Investors learned last week that the US created 1.38 mln net new jobs in H1, the most for a six-month period since 2006. They learned that US vehicle sales in June also reached an 8-year high. For its part, the ECB emphasized that the TLTRO facility could inject around 1 trillion euros into the banking system for loans to businesses and households. It also announced that the rules of engagement will allow banks that already work closely together to tap the TLTRO facility collectively.
In Japan, the Tankan was mixed as sentiment among large businesses deteriorated a little more than expected, but capex plans increased. Separately, data showed that overall household consumption collapsed in May, warning that the impact of sales tax increase, coupled with base wages and return on savings not keeping pace with inflation, may have compress demand longer than Japanese officials may appreciate.

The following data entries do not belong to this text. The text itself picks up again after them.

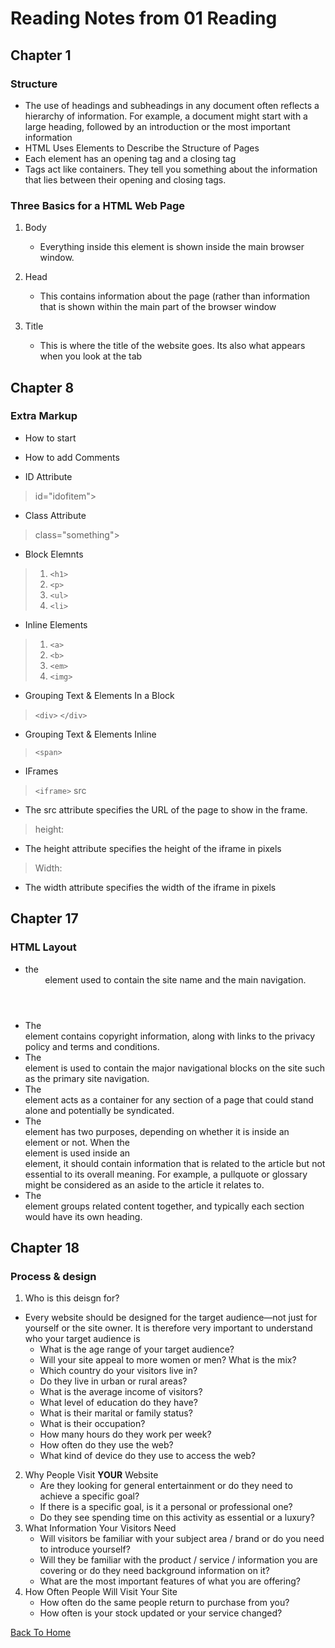# Reading Notes from 01 Reading

## Chapter 1

### Structure

* The use of headings and subheadings in any document often reflects a hierarchy of information. For example, a document might start with a large heading, followed by an 
introduction or the most important information
* HTML Uses Elements to Describe the Structure of Pages
* Each element has an opening tag and a closing tag
* Tags act like containers. They tell you something about the information that lies between their opening and closing tags.

### Three Basics for a HTML Web Page

1. Body
   * Everything inside this element is shown inside the main browser window.

2. Head
   * This contains information about the page (rather than information that is shown within the main part of the browser window 

3. Title
   * This is where the title of the website goes. Its also what appears when you look at the tab

## Chapter 8

### Extra Markup

* How to start
> <!DOCTYPE HTML>

* How to add Comments
>  <!--Some Wods -->

* ID Attribute
> id="idofitem">

* Class Attribute
> class="something">

* Block Elemnts
> 1. `<h1>`
> 2. `<p>`
> 3. `<ul>`
> 4. `<li>`

* Inline Elements
> 1. `<a>`
> 2. `<b>`
> 3. `<em>`
> 4. `<img>`

* Grouping Text & Elements In a Block
> `<div>`   `</div>`

* Grouping Text & Elements Inline
> `<span>`

* IFrames
> `<iframe>`
> src
  * The src attribute specifies the URL of the page to show in the frame.
> height:
  * The height attribute specifies the height of the iframe in pixels
> Width:
  * The width attribute specifies the width of the iframe in pixels


## Chapter 17

### HTML Layout

  * the <header> element used to contain the site name and the main navigation. 
  * The <footer> element contains copyright information, along with links to the privacy policy and terms and conditions.
  * The <nav> element is used to contain the major navigational blocks on the site such as the primary site navigation.
  * The <article> element acts as a container for any section of a page that could stand alone and potentially be syndicated.
  * The <aside> element has two purposes, depending on whether it is inside an <article> element or not. When the <aside> element is used inside an <article> element, it should contain information that is related to the article but not essential to its overall meaning. For example, a pullquote or glossary might be considered as an aside to the article it relates to.
  * The <section> element groups related content together, and typically each section would have its own heading.

## Chapter 18

### Process & design

1. Who is this deisgn for?
  * Every website should be designed for the target audience—not just for yourself or the site owner. It is therefore very important to understand who your target audience is
    * What is the age range of your target audience?
    * Will your site appeal to more women or men? What is the mix?
    * Which country do your visitors live in?
    * Do they live in urban or rural areas?
    * What is the average income of visitors?
    * What level of education do they have?
    * What is their marital or family status?
    * What is their occupation?
    * How many hours do they work per week?
    * How often do they use the web?
    * What kind of device do they use to access the web?
    
2. Why People Visit **YOUR** Website
    * Are they looking for general
    entertainment or do they
    need to achieve a specific
    goal?
    * If there is a specific goal, is
    it a personal or professional
    one?
    * Do they see spending time on
    this activity as essential or a
    luxury?
3. What Information Your Visitors Need
    *  Will visitors be familiar with
    your subject area / brand
    or do you need to introduce
    yourself?
    * Will they be familiar with
    the product / service /
    information you are covering
    or do they need background
    information on it?
    * What are the most important
    features of what you are
    offering?
4. How Often People Will Visit Your Site
    * How often do the same
    people return to purchase
    from you?
    * How often is your stock
    updated or your service
    changed?
    
[Back To Home](README.md)
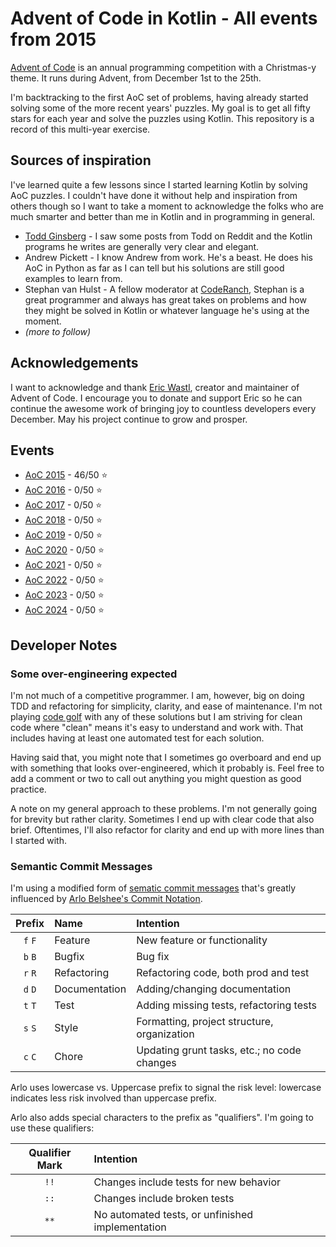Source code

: # Advent of Code in Kotlin - All events from 2015

[Advent of Code](https://adventofcode.com) is an annual programming competition with a Christmas-y theme. It runs during Advent, from December 1st to the 25th.

I'm backtracking to the first AoC set of problems, having already started solving some of the more recent years' puzzles. My goal is to get all fifty stars for each year and solve the puzzles using Kotlin. This repository is a record of this multi-year exercise.

## Sources of inspiration

I've learned quite a few lessons since I started learning Kotlin by solving AoC puzzles. I couldn't have done it without help and inspiration from others though so I want to take a moment to acknowledge the folks who are much smarter and better than me in Kotlin and in programming in general. 

* [Todd Ginsberg](https://github.com/tginsberg) - I saw some posts from Todd on Reddit and the Kotlin programs he writes are generally very clear and elegant.
* Andrew Pickett - I know Andrew from work. He's a beast. He does his AoC in Python as far as I can tell but his solutions are still good examples to learn from.
* Stephan van Hulst - A fellow moderator at [CodeRanch](https://coderanch.com), Stephan is a great programmer and always has great takes on problems and how they might be solved in Kotlin or whatever language he's using at the moment.
* _(more to follow)_

## Acknowledgements

I want to acknowledge and thank [Eric Wastl](https://was.tl), creator and maintainer of Advent of Code. I encourage you to donate and support Eric so he can continue the awesome work of bringing joy to countless developers every December. May his project continue to grow and prosper.

## Events

* [AoC 2015](src/main/kotlin/lacar/junilu/aoc2015/README.md) - 46/50 &#11088;
* [AoC 2016](src/main/kotlin/lacar/junilu/aoc2016/README.md) - 0/50 &#11088;
* [AoC 2017](src/main/kotlin/lacar/junilu/aoc2017/README.md) - 0/50 &#11088;
* [AoC 2018](src/main/kotlin/lacar/junilu/aoc2018/README.md) - 0/50 &#11088;
* [AoC 2019](src/main/kotlin/lacar/junilu/aoc2019/README.md) - 0/50 &#11088;
* [AoC 2020](src/main/kotlin/lacar/junilu/aoc2020/README.md) - 0/50 &#11088;
* [AoC 2021](src/main/kotlin/lacar/junilu/aoc2021/README.md) - 0/50 &#11088;
* [AoC 2022](src/main/kotlin/lacar/junilu/aoc2022/README.md) - 0/50 &#11088;
* [AoC 2023](src/main/kotlin/lacar/junilu/aoc2023/README.md) - 0/50 &#11088;
* [AoC 2024](src/main/kotlin/lacar/junilu/aoc2024/README.md) - 0/50 &#11088;

## Developer Notes

### Some over-engineering expected

I'm not much of a competitive programmer. I am, however, big on doing TDD and refactoring for simplicity, clarity, and ease of maintenance. I'm not playing [code golf](https://code.golf) with any of these solutions but I am striving for clean code where "clean" means it's easy to understand and work with. That includes having at least one automated test for each solution.

Having said that, you might note that I sometimes go overboard and end up with something that looks over-engineered, which it probably is. Feel free to add a comment or two to call out anything you might question as good practice. 

A note on my general approach to these problems. I'm not generally going for brevity but rather clarity. Sometimes I end up with clear code that also brief. Oftentimes, I'll also refactor for clarity and end up with more lines than I started with. 

### Semantic Commit Messages

I'm using a modified form of [sematic commit messages](https://joshbuchea/semantic-commit-messages.md) that's greatly influenced by [Arlo Belshee's Commit Notation](https:github.com/arlobelshee/ArlosCommitNotation).

| Prefix  | Name          | Intention                                   |
|:-------:|:--------------|:--------------------------------------------|
| `f` `F` | Feature       | New feature or functionality                |
| `b` `B` | Bugfix        | Bug fix                                     |
| `r` `R` | Refactoring   | Refactoring code, both prod and test        |
| `d` `D` | Documentation | Adding/changing documentation               |
| `t` `T` | Test          | Adding missing tests, refactoring tests     |
| `s` `S` | Style         | Formatting, project structure, organization |
| `c` `C` | Chore         | Updating grunt tasks, etc.; no code changes |

Arlo uses lowercase vs. Uppercase prefix to signal the risk level: lowercase indicates less risk involved than uppercase prefix.

Arlo also adds special characters to the prefix as "qualifiers". I'm going to use these qualifiers:

| Qualifier Mark | Intention                                          |
|:--------------:|:---------------------------------------------------|
|      `!!`      | Changes include tests for new behavior             |
|      `::`      | Changes include broken tests                       |
|      `**`      | No automated tests, or unfinished implementation   |


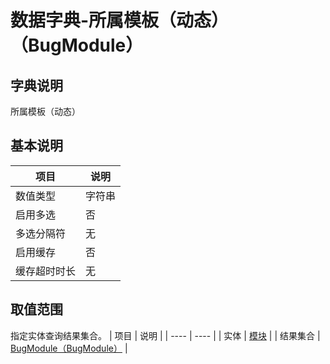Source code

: # 数据字典-所属模板（动态）（BugModule）
## 字典说明
所属模板（动态）

## 基本说明
| 项目 | 说明 |
| ---- | ---- |
| 数值类型 | 字符串 |
| 启用多选 | 否 |
| 多选分隔符 | 无 |
| 启用缓存 | 否 |
| 缓存超时时长 | 无 |

## 取值范围
指定实体查询结果集合。
| 项目 | 说明 |
| ---- | ---- |
| 实体 | [模块](../module/zentao/Module) |
| 结果集合 | [BugModule（BugModule）](../module/zentao/Module/#数据集合-BugModule（BugModule）) |

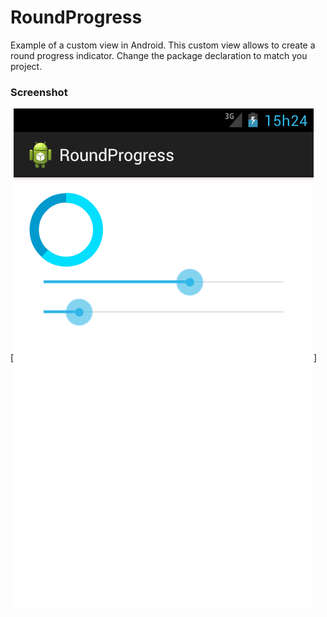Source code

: RoundProgress
=============

Example of a custom view in Android.
This custom view allows to create a round progress indicator.
Change the package declaration to match you project.

### Screenshot
[<img align="center" src="https://github.com/ruicouto/RoundProgress/blob/master/example.png" />]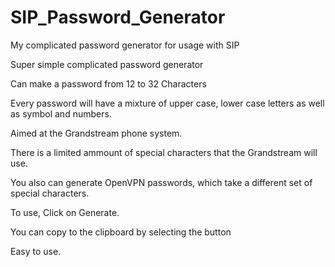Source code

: # SIP_Password_Generator
My complicated password generator for usage with SIP

Super simple complicated password generator

Can make a password from 12 to 32 Characters

Every password will have a mixture of upper case, lower case letters as well as symbol and numbers.

Aimed at the Grandstream phone system.

There is a limited ammount of special characters that the Grandstream will use.

You also can generate OpenVPN passwords, which take a different set of special characters.

To use, Click on Generate.

You can copy to the clipboard by selecting the button

Easy to use.

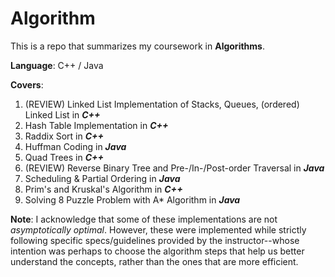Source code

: # Algorithm

This is a repo that summarizes my coursework in **Algorithms**.

**Language**: C++ / Java

**Covers**:
  1. (REVIEW) Linked List Implementation of Stacks, Queues, (ordered) Linked List in ***C++***
  2. Hash Table Implementation in ***C++***
  3. Raddix Sort in ***C++***
  4. Huffman Coding in ***Java***
  5. Quad Trees in ***C++***
  6. (REVIEW) Reverse Binary Tree and Pre-/In-/Post-order Traversal in ***Java***
  7. Scheduling & Partial Ordering in ***Java***
  8. Prim's and Kruskal's Algorithm in ***C++***
  9. Solving 8 Puzzle Problem with A* Algorithm in ***Java***

**Note**:
I acknowledge that some of these implementations are not *asymptotically optimal*. However, these were implemented while strictly following specific specs/guidelines provided by the instructor--whose intention was perhaps to choose the algorithm steps that help us better understand the concepts, rather than the ones that are more efficient.

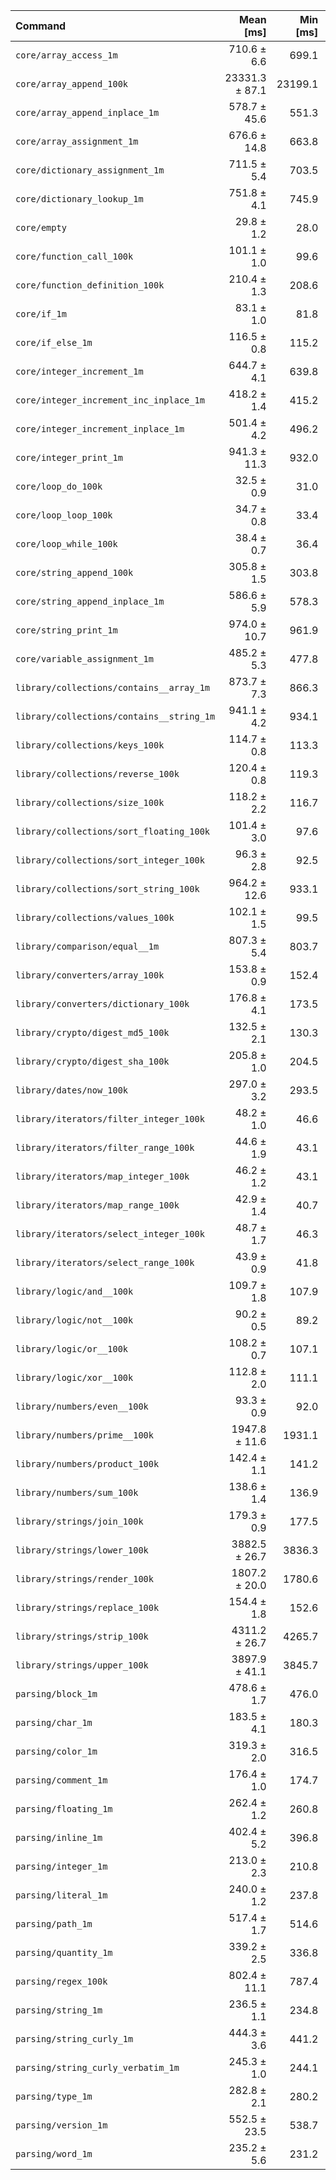 | Command | Mean [ms] | Min [ms] | Max [ms] |
|:---|---:|---:|---:|
| `core/array_access_1m` | 710.6 ± 6.6 | 699.1 | 718.1 | 23.85 ± 0.96 |
| `core/array_append_100k` | 23331.3 ± 87.1 | 23199.1 | 23483.3 | 782.99 ± 30.65 |
| `core/array_append_inplace_1m` | 578.7 ± 45.6 | 551.3 | 703.8 | 19.42 ± 1.71 |
| `core/array_assignment_1m` | 676.6 ± 14.8 | 663.8 | 715.8 | 22.71 ± 1.01 |
| `core/dictionary_assignment_1m` | 711.5 ± 5.4 | 703.5 | 720.1 | 23.88 ± 0.95 |
| `core/dictionary_lookup_1m` | 751.8 ± 4.1 | 745.9 | 759.2 | 25.23 ± 0.99 |
| `core/empty` | 29.8 ± 1.2 | 28.0 | 37.2 |
| `core/function_call_100k` | 101.1 ± 1.0 | 99.6 | 104.7 | 3.39 ± 0.14 |
| `core/function_definition_100k` | 210.4 ± 1.3 | 208.6 | 213.5 | 7.06 ± 0.28 |
| `core/if_1m` | 83.1 ± 1.0 | 81.8 | 87.6 | 2.79 ± 0.11 |
| `core/if_else_1m` | 116.5 ± 0.8 | 115.2 | 119.3 | 3.91 ± 0.15 |
| `core/integer_increment_1m` | 644.7 ± 4.1 | 639.8 | 650.5 | 21.63 ± 0.85 |
| `core/integer_increment_inc_inplace_1m` | 418.2 ± 1.4 | 415.2 | 420.0 | 14.04 ± 0.55 |
| `core/integer_increment_inplace_1m` | 501.4 ± 4.2 | 496.2 | 510.8 | 16.83 ± 0.67 |
| `core/integer_print_1m` | 941.3 ± 11.3 | 932.0 | 966.0 | 31.59 ± 1.29 |
| `core/loop_do_100k` | 32.5 ± 0.9 | 31.0 | 36.7 | 1.09 ± 0.05 |
| `core/loop_loop_100k` | 34.7 ± 0.8 | 33.4 | 40.1 | 1.16 ± 0.05 |
| `core/loop_while_100k` | 38.4 ± 0.7 | 36.4 | 39.6 | 1.29 ± 0.06 |
| `core/string_append_100k` | 305.8 ± 1.5 | 303.8 | 308.1 | 10.26 ± 0.40 |
| `core/string_append_inplace_1m` | 586.6 ± 5.9 | 578.3 | 595.1 | 19.69 ± 0.79 |
| `core/string_print_1m` | 974.0 ± 10.7 | 961.9 | 992.1 | 32.69 ± 1.32 |
| `core/variable_assignment_1m` | 485.2 ± 5.3 | 477.8 | 495.9 | 16.28 ± 0.66 |
| `library/collections/contains__array_1m` | 873.7 ± 7.3 | 866.3 | 891.8 | 29.32 ± 1.17 |
| `library/collections/contains__string_1m` | 941.1 ± 4.2 | 934.1 | 948.3 | 31.58 ± 1.24 |
| `library/collections/keys_100k` | 114.7 ± 0.8 | 113.3 | 117.6 | 3.85 ± 0.15 |
| `library/collections/reverse_100k` | 120.4 ± 0.8 | 119.3 | 123.3 | 4.04 ± 0.16 |
| `library/collections/size_100k` | 118.2 ± 2.2 | 116.7 | 128.2 | 3.97 ± 0.17 |
| `library/collections/sort_floating_100k` | 101.4 ± 3.0 | 97.6 | 112.0 | 3.40 ± 0.17 |
| `library/collections/sort_integer_100k` | 96.3 ± 2.8 | 92.5 | 105.4 | 3.23 ± 0.16 |
| `library/collections/sort_string_100k` | 964.2 ± 12.6 | 933.1 | 976.0 | 32.36 ± 1.33 |
| `library/collections/values_100k` | 102.1 ± 1.5 | 99.5 | 106.8 | 3.43 ± 0.14 |
| `library/comparison/equal__1m` | 807.3 ± 5.4 | 803.7 | 821.5 | 27.09 ± 1.07 |
| `library/converters/array_100k` | 153.8 ± 0.9 | 152.4 | 156.1 | 5.16 ± 0.20 |
| `library/converters/dictionary_100k` | 176.8 ± 4.1 | 173.5 | 190.7 | 5.93 ± 0.27 |
| `library/crypto/digest_md5_100k` | 132.5 ± 2.1 | 130.3 | 138.6 | 4.45 ± 0.19 |
| `library/crypto/digest_sha_100k` | 205.8 ± 1.0 | 204.5 | 208.1 | 6.91 ± 0.27 |
| `library/dates/now_100k` | 297.0 ± 3.2 | 293.5 | 301.9 | 9.97 ± 0.40 |
| `library/iterators/filter_integer_100k` | 48.2 ± 1.0 | 46.6 | 51.0 | 1.62 ± 0.07 |
| `library/iterators/filter_range_100k` | 44.6 ± 1.9 | 43.1 | 56.8 | 1.50 ± 0.09 |
| `library/iterators/map_integer_100k` | 46.2 ± 1.2 | 43.1 | 49.5 | 1.55 ± 0.07 |
| `library/iterators/map_range_100k` | 42.9 ± 1.4 | 40.7 | 50.8 | 1.44 ± 0.07 |
| `library/iterators/select_integer_100k` | 48.7 ± 1.7 | 46.3 | 58.2 | 1.64 ± 0.08 |
| `library/iterators/select_range_100k` | 43.9 ± 0.9 | 41.8 | 47.8 | 1.47 ± 0.07 |
| `library/logic/and__100k` | 109.7 ± 1.8 | 107.9 | 115.6 | 3.68 ± 0.16 |
| `library/logic/not__100k` | 90.2 ± 0.5 | 89.2 | 91.5 | 3.03 ± 0.12 |
| `library/logic/or__100k` | 108.2 ± 0.7 | 107.1 | 109.6 | 3.63 ± 0.14 |
| `library/logic/xor__100k` | 112.8 ± 2.0 | 111.1 | 119.9 | 3.79 ± 0.16 |
| `library/numbers/even__100k` | 93.3 ± 0.9 | 92.0 | 96.1 | 3.13 ± 0.13 |
| `library/numbers/prime__100k` | 1947.8 ± 11.6 | 1931.1 | 1974.2 | 65.37 ± 2.58 |
| `library/numbers/product_100k` | 142.4 ± 1.1 | 141.2 | 146.1 | 4.78 ± 0.19 |
| `library/numbers/sum_100k` | 138.6 ± 1.4 | 136.9 | 143.9 | 4.65 ± 0.19 |
| `library/strings/join_100k` | 179.3 ± 0.9 | 177.5 | 180.5 | 6.02 ± 0.24 |
| `library/strings/lower_100k` | 3882.5 ± 26.7 | 3836.3 | 3912.1 | 130.30 ± 5.16 |
| `library/strings/render_100k` | 1807.2 ± 20.0 | 1780.6 | 1844.5 | 60.65 ± 2.46 |
| `library/strings/replace_100k` | 154.4 ± 1.8 | 152.6 | 160.2 | 5.18 ± 0.21 |
| `library/strings/strip_100k` | 4311.2 ± 26.7 | 4265.7 | 4348.6 | 144.68 ± 5.71 |
| `library/strings/upper_100k` | 3897.9 ± 41.1 | 3845.7 | 3983.3 | 130.81 ± 5.28 |
| `parsing/block_1m` | 478.6 ± 1.7 | 476.0 | 482.7 | 16.06 ± 0.63 |
| `parsing/char_1m` | 183.5 ± 4.1 | 180.3 | 197.8 | 6.16 ± 0.28 |
| `parsing/color_1m` | 319.3 ± 2.0 | 316.5 | 322.9 | 10.72 ± 0.42 |
| `parsing/comment_1m` | 176.4 ± 1.0 | 174.7 | 178.4 | 5.92 ± 0.23 |
| `parsing/floating_1m` | 262.4 ± 1.2 | 260.8 | 264.6 | 8.81 ± 0.35 |
| `parsing/inline_1m` | 402.4 ± 5.2 | 396.8 | 415.8 | 13.51 ± 0.55 |
| `parsing/integer_1m` | 213.0 ± 2.3 | 210.8 | 218.0 | 7.15 ± 0.29 |
| `parsing/literal_1m` | 240.0 ± 1.2 | 237.8 | 242.0 | 8.05 ± 0.32 |
| `parsing/path_1m` | 517.4 ± 1.7 | 514.6 | 520.4 | 17.36 ± 0.68 |
| `parsing/quantity_1m` | 339.2 ± 2.5 | 336.8 | 345.3 | 11.38 ± 0.45 |
| `parsing/regex_100k` | 802.4 ± 11.1 | 787.4 | 821.5 | 26.93 ± 1.11 |
| `parsing/string_1m` | 236.5 ± 1.1 | 234.8 | 238.4 | 7.94 ± 0.31 |
| `parsing/string_curly_1m` | 444.3 ± 3.6 | 441.2 | 451.4 | 14.91 ± 0.59 |
| `parsing/string_curly_verbatim_1m` | 245.3 ± 1.0 | 244.1 | 246.8 | 8.23 ± 0.32 |
| `parsing/type_1m` | 282.8 ± 2.1 | 280.2 | 285.9 | 9.49 ± 0.38 |
| `parsing/version_1m` | 552.5 ± 23.5 | 538.7 | 604.2 | 18.54 ± 1.07 |
| `parsing/word_1m` | 235.2 ± 5.6 | 231.2 | 251.7 | 7.89 ± 0.36 |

These developments were not game changers. The dollar remains within the two yen range (JPY101-JPY103) that has largely confined the price action since early April. It recovered into the middle of that range with the help a 10 bp net increase in US Treasury yields. At 207 bp, the US premium is at its 200-day moving average. The dollar managed to resurface above its 200-day moving average against the yen (~JPY101.80) and finish the week above it.
The euro has been confined to a two cent range ($1.35-$1.37) for the past six weeks. The decline from near $1.40 appears to have be participants anticipating the June rate cuts. The euro was actually stronger against the dollar before the ECB’s July meeting than it was at the June meeting.
If last week’s developments were not able to break the dollar out of its ranges, the events in the week ahead are unlikely to either. The May industrial production reports from the largest euro area countries will likely confirm the general impression that investors already have. Germany has lost some momentum. Spain is performing well. France and Italy are struggling.